We control left/right associativity by selecting at wchich side of the operator recursion is performed. If we turn it another way around, operators would be right-associative.

In [None]:
grammar = r"""
%import common.NUMBER
%import common.WS

BINARY_OP: "+" | "-" | "*" | "/"
!expr : NUMBER BINARY_OP expr
    | NUMBER

%ignore WS
"""
plot_trees(grammar, '1-2-3')

Priority/precendence

We solved the first issue, but still priorities are not correct. For example

In [None]:
grammar = r"""
%import common.NUMBER
%import common.WS

BINARY_OP: "+" | "-" | "*" | "/"
!expr : expr BINARY_OP NUMBER
    | NUMBER

%ignore WS
"""
plot_trees(grammar, '1+2*3')

Grammar is unambigous but incorrect. Let's try to fix it.

For first we need to select how many priority levels we have. For now there are two: */ before +-. For each level we intoduce a separate expression type.
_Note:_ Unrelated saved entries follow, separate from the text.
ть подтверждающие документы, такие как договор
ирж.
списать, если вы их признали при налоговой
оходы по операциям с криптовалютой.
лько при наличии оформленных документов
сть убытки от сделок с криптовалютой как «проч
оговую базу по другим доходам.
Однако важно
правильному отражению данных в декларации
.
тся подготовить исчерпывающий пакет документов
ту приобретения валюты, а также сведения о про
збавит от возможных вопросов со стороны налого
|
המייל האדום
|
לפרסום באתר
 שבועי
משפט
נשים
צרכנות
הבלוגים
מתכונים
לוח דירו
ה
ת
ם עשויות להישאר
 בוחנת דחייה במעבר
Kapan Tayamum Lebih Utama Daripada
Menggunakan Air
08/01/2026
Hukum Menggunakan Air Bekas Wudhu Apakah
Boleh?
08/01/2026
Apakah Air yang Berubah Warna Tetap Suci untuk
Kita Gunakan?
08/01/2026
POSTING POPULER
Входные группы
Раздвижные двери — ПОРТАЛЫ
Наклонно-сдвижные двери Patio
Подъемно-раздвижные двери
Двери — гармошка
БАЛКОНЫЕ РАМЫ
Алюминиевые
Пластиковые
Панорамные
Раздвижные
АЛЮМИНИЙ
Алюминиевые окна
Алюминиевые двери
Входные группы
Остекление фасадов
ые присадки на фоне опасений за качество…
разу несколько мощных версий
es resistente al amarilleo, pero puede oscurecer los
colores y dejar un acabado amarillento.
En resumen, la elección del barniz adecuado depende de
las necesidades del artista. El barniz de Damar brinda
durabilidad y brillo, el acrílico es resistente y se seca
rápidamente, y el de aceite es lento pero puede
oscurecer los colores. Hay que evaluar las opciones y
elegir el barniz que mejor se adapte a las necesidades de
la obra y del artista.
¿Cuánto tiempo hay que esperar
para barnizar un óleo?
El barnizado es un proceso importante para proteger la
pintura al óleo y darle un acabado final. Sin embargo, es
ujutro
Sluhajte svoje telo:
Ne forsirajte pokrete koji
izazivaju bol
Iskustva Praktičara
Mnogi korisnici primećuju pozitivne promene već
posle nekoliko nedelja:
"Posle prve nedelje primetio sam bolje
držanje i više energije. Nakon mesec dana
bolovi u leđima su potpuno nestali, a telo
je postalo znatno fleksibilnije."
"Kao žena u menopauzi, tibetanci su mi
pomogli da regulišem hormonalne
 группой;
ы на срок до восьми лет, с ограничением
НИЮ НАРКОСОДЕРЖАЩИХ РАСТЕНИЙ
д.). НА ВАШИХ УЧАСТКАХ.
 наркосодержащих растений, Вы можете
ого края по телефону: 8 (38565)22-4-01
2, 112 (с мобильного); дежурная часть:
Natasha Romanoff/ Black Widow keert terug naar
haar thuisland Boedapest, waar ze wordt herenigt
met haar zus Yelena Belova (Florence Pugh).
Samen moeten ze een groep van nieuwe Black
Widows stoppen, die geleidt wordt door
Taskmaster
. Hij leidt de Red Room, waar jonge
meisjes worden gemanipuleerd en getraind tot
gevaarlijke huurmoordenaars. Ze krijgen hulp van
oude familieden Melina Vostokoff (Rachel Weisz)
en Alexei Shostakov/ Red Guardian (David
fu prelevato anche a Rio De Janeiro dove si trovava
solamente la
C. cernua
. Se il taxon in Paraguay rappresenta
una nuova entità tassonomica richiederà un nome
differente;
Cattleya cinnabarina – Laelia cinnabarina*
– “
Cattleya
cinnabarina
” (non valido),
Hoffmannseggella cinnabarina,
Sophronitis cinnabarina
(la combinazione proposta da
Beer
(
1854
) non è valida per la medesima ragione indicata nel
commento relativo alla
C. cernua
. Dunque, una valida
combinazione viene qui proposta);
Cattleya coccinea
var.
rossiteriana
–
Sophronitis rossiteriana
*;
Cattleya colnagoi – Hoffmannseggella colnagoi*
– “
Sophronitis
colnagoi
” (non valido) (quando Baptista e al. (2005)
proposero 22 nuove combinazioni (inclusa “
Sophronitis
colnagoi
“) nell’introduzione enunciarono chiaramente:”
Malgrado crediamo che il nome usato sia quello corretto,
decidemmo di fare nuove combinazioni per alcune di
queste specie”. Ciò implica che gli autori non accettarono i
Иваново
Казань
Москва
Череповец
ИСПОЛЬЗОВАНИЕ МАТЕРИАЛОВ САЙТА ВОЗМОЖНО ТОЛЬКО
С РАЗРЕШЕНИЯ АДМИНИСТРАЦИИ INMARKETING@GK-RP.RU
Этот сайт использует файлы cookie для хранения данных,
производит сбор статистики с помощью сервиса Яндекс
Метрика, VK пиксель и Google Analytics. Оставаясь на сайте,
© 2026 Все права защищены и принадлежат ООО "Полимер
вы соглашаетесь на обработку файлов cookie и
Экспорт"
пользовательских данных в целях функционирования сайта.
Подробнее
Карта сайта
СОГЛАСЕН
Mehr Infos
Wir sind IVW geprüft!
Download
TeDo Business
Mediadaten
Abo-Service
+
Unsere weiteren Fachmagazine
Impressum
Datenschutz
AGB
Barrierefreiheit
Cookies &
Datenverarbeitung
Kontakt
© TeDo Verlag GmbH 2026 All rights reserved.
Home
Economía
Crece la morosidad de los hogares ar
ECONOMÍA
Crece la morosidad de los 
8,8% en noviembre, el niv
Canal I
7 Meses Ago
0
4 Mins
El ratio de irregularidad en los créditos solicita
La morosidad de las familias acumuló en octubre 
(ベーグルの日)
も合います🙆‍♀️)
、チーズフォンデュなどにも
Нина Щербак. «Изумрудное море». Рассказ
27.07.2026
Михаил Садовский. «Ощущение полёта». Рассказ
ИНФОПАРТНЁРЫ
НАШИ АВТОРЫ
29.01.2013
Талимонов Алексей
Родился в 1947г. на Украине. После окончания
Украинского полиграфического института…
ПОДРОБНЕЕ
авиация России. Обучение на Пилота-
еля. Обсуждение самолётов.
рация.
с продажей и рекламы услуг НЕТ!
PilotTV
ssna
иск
As */ needs to be computed before +- we conclude that multiplicative expression should be "under" additive. Let's see an example:

In [None]:
grammar = r"""
%import common.NUMBER
%import common.WS

ADD_OP: "+" | "-" 
MUL_OP: "*" | "/"

!add_expr: add_expr ADD_OP mul_expr
    | mul_expr

!mul_expr: mul_expr MUL_OP NUMBER
    | NUMBER

!expr: add_expr

%ignore WS
"""
plot_trees(grammar, '1+2*3')

Starting from the bottom:
(me and ae are multiplicative and additive expressions)

Multiplicative expression is either
1. me */ number
2. number

It is the same as before - we only limited allowed operators to */.

Now, the ad should be computed onto result or mp
Additive expression is either:
1. ae +- me - recursion at the left (for left-assoc) and mp at the right (because we have already computed me)
2. me - in case there are no +- operators

The expression now is equivalent to additive expression.

You may think it is not going to work for all cases. But it is. Let's see some examples:


In [None]:
plot_trees(grammar, '1+2-3')

In [None]:
plot_trees(grammar, '1/2+3/4')

In [None]:
plot_trees(grammar, '1+2*3+4')

Exponentiation

Now let's apply our knowledge to itroduce exponentiation operator ^. It will be right-associative and has the highest priority.

In [None]:
grammar = r"""
%import common.NUMBER
%import common.WS

ADD_OP: "+" | "-" 
MUL_OP: "*" | "/"
POWER_OP: "^"

!add_expr: add_expr ADD_OP mul_expr
    | mul_expr

!mul_expr: mul_expr MUL_OP pow_expr
    | pow_expr

!pow_expr: NUMBER POWER_OP pow_expr
    | NUMBER

!expr: add_expr

%ignore WS
"""

I hope you see the pattern here :) Let's try this.

In [None]:
plot_trees(grammar, '1+2^3^4*5')

Unary operators

It is time to add unary operators. Let's say we support only unary - for expressions like -2+3 or 7*-5.

In order to do this, we introduce a new non-terminal: primary. Primary can be either a number or a unary operator followed by number.

In [None]:
grammar = r"""
%import common.NUMBER
%import common.WS

ADD_OP: "+" | "-" 
MUL_OP: "*" | "/"
POWER_OP: "^"

!add_expr: add_expr ADD_OP mul_expr
    | mul_expr

!mul_expr: mul_expr MUL_OP pow_expr
    | pow_expr

!pow_expr: primary POWER_OP pow_expr
    | primary

!primary: "-" NUMBER
    | NUMBER

!expr: add_expr

%ignore WS
"""
# plot_trees(grammar, '-2+3')
plot_trees(grammar, '7*-5')

Parenthesis

The last element is parenthesis support. By definition, an expression in parenthesis has the highest priority. It turns out that the implementation is trivial: all we have to do extend the definition of primary to include parenthessed expression.

In [None]:
grammar = r"""
%import common.NUMBER
%import common.WS

ADD_OP: "+" | "-" 
MUL_OP: "*" | "/"
POWER_OP: "^"

!add_expr: add_expr ADD_OP mul_expr
    | mul_expr

!mul_expr: mul_expr MUL_OP pow_expr
    | pow_expr

!pow_expr: primary POWER_OP pow_expr
    | primary

!primary: "-" NUMBER
    | NUMBER
    | "(" expr ")"

!expr: add_expr

%ignore WS
"""
# plot_trees(grammar, '2*(3-1)')
plot_trees(grammar, '((-2)+7)-(3/(4+(-1)))')

Closing

We covered how to correctly define EBNF grammar for binary expressions with priorities and associativity. We can easily add additional levels of precedence (programming lanugages typically have about 15 of them) by following the same rules.